Using the data below, copy every line that contains the word "knee".
===== Exercise inputs
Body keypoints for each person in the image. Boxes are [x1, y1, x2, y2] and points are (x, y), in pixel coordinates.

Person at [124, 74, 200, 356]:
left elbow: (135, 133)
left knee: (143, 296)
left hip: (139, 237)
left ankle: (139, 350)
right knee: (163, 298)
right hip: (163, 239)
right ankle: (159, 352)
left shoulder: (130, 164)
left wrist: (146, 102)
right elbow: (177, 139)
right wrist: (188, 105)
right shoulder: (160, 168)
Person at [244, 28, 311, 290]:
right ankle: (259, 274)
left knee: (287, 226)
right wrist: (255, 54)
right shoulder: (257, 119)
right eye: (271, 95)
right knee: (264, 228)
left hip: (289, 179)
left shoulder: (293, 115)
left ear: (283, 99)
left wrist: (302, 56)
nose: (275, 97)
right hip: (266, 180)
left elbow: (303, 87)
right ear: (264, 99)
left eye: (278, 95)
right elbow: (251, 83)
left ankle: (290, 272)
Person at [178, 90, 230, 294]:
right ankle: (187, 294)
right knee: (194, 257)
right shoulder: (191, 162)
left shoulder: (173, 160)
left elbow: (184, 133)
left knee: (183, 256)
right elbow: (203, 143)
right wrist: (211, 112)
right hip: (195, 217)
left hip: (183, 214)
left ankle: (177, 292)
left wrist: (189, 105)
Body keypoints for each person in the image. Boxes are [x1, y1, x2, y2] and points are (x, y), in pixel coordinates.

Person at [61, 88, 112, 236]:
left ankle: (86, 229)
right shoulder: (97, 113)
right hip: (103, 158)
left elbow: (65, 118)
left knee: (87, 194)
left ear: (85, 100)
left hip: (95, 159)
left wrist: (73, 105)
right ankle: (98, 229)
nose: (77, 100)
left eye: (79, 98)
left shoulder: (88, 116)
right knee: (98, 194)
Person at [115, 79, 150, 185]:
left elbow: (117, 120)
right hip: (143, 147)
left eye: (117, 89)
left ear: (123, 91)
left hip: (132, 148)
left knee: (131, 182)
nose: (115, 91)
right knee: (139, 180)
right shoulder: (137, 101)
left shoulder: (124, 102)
==========
» **Answer to this problem**:
left knee: (143, 296)
right knee: (163, 298)
left knee: (287, 226)
right knee: (264, 228)
right knee: (194, 257)
left knee: (183, 256)
left knee: (87, 194)
right knee: (98, 194)
left knee: (131, 182)
right knee: (139, 180)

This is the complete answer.